--- The task ---
Copy word for word, please, the lines of the entries below running from the one containing "Stone, G., L." to the one containing "Hoagland, P., K.M.", both ends included.

Records shown section start

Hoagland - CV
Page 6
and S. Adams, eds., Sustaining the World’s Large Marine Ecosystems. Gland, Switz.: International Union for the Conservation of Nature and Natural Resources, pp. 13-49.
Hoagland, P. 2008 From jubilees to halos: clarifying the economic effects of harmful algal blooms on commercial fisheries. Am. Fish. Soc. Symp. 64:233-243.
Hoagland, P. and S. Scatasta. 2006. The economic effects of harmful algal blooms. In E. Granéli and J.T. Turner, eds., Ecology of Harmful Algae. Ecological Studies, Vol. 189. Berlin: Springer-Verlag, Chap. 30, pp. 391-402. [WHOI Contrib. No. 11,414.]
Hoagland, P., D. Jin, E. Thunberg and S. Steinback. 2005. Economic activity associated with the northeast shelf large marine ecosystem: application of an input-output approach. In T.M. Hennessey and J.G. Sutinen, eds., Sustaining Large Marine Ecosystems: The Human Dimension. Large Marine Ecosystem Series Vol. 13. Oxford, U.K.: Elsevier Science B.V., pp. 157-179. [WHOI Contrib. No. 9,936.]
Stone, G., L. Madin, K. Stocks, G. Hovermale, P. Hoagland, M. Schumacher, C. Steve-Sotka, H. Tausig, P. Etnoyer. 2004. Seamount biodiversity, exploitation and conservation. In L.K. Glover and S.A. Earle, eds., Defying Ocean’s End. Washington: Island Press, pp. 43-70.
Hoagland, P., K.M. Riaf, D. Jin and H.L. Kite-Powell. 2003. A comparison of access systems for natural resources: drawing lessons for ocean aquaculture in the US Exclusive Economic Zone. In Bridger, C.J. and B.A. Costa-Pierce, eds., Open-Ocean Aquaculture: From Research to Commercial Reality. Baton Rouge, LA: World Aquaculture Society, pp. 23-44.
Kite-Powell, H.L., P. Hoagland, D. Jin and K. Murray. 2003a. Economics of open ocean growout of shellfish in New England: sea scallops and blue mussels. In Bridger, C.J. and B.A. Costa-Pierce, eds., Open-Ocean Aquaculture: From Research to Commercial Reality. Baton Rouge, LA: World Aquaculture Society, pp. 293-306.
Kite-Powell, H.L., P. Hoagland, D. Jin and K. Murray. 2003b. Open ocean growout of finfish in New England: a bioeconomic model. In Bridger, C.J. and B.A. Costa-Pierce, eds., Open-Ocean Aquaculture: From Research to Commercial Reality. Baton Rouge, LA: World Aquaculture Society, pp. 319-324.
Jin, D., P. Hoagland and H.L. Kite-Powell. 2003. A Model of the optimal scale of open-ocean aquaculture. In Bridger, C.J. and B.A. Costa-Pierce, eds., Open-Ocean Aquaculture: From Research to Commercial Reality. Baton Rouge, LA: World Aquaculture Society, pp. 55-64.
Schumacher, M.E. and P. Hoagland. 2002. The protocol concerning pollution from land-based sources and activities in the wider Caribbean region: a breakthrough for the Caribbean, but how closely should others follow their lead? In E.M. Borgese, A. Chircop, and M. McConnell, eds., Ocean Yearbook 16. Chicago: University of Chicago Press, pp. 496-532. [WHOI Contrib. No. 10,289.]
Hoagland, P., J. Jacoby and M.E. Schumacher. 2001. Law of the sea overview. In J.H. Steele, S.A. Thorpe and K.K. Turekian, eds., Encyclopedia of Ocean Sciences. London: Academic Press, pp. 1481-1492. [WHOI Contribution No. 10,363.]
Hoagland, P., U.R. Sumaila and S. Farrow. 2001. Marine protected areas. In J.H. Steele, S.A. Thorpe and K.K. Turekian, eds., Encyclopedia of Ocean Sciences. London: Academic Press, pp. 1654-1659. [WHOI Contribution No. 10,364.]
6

Records shown section end

--- Final answer ---
Stone, G., L. Madin, K. Stocks, G. Hovermale, P. Hoagland, M. Schumacher, C. Steve-Sotka, H. Tausig, P. Etnoyer. 2004. Seamount biodiversity, exploitation and conservation. In L.K. Glover and S.A. Earle, eds., Defying Ocean’s End. Washington: Island Press, pp. 43-70.
Hoagland, P., K.M. Riaf, D. Jin and H.L. Kite-Powell. 2003. A comparison of access systems for natural resources: drawing lessons for ocean aquaculture in the US Exclusive Economic Zone. In Bridger, C.J. and B.A. Costa-Pierce, eds., Open-Ocean Aquaculture: From Research to Commercial Reality. Baton Rouge, LA: World Aquaculture Society, pp. 23-44.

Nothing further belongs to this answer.